Our airport have finally decided to suspend some flights. easyjet have suspended all of their flights from March 24 to mid-May at the earliest. Ryan Air have stopped all flights from March 25 to mid-May at the earliest. From March 30, Wizz Air will only be running three flights per week to Bucharest. Logan Air will continue flights to Aberdeen and Derry three times a week. Fly One will return to a twice weekly service from May. Hmmmmm. But we have no idea of how things will be in May. They could be better or they could be worse. How can you plan ahead like this?

Some sad news today. A local GP has died from what seems likely to be Coronavirus.The reports say he had 'textbook' symptoms. If tests confirm it he will be the first GP in the UK to die from the virus. I've a feeling he won't be the last. He was a well respected doctor in this area. People spoke highly of him as a caring man. 

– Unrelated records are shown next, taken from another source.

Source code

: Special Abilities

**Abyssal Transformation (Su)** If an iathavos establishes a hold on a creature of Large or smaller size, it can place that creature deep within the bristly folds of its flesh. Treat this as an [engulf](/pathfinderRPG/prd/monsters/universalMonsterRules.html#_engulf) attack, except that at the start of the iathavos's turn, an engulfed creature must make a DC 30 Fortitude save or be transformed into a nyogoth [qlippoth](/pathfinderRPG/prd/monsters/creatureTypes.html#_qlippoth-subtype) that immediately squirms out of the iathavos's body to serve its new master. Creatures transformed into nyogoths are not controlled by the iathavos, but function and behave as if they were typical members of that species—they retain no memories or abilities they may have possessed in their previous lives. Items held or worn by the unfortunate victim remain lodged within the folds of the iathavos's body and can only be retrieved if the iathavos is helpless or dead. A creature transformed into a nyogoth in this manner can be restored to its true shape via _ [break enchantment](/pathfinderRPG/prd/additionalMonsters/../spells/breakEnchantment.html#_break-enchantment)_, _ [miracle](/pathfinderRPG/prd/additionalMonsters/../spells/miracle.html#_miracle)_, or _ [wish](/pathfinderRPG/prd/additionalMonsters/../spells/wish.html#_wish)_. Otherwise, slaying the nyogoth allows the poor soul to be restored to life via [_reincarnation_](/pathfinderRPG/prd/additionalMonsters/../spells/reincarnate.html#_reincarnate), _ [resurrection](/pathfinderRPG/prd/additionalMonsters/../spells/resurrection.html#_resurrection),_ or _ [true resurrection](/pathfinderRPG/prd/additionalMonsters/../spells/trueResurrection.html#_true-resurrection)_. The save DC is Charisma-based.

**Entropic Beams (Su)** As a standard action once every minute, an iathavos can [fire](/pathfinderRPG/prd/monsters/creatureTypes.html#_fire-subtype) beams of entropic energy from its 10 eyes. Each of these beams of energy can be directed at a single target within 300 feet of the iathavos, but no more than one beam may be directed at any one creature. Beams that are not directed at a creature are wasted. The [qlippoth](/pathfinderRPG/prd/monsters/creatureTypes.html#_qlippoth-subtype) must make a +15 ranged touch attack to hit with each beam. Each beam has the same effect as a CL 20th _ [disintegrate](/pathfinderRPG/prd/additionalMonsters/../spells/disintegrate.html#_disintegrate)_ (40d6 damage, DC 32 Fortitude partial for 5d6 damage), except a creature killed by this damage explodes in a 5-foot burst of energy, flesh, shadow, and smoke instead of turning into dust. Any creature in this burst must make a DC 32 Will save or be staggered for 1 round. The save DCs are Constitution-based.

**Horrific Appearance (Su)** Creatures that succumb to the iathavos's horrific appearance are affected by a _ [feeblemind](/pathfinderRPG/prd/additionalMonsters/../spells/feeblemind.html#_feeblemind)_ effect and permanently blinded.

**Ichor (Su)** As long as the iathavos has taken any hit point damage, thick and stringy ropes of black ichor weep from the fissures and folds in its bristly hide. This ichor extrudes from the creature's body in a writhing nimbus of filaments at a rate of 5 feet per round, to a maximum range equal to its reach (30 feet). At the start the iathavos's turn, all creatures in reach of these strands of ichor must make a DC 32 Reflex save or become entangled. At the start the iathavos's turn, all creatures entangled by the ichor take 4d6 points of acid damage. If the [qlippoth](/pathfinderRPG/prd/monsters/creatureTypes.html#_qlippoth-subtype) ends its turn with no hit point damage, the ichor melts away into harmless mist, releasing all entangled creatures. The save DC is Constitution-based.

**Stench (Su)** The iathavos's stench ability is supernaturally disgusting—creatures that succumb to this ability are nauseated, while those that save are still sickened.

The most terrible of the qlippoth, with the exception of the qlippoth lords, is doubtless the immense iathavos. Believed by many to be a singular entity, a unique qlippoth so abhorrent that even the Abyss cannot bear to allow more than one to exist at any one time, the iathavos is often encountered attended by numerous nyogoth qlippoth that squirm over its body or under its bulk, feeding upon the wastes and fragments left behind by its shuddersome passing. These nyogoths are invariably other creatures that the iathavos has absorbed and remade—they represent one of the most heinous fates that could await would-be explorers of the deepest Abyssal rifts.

I'm amazed at how the time passes. The days don't drag like I feared they might. I've always found it hard to fit everything in that I wanted to. Things aren't so different for me in that I was already retired and I have no children off school but I still worried that the curbing of any spontaneity or the planning of social events would leave gaps in the day but so far that hasn't happened. 

I'm still struggling with the fact that I don't know when I'll see my brother or sister again. It hits me at various moments during the day. That's a low point and I worry about either of them contracting the virus and I can't help them. I wouldnt be allowed to go to them. 


The weather this week, though, has been exceptional. I do believe it has made the lockdown less of an ordeal than it might have been if the grey, gloomy, drizzly weather had continued. I know it created the Bank Holiday atmosphere that thwarted social distancing and possibly precipitated the lockdown although I'm sure that would have come eventually. It was just sooner rather than later. This weekend we have the clock change that will bring us lighter evenings. Without or without a pandemic I feel better when that happens. 

I was texted by one of my old schoolfriends today. She wanted to include me in a WhatsApp group where we offer a daily thumbs up emoticon to say we're okay. I thought it was a good idea rather than numerous, individual  'How are you's? navigating the ether in their hundreds! No need for response unless you're not okay and then I guess folk will leap to offer cyber comfort. I love the creative ways in which people are staying in touch and amusing themselves.  Social media is awash with initiatives, from a bookish perspective. A StayAtHome book festival, virtual book launches. I can't keep up with it all!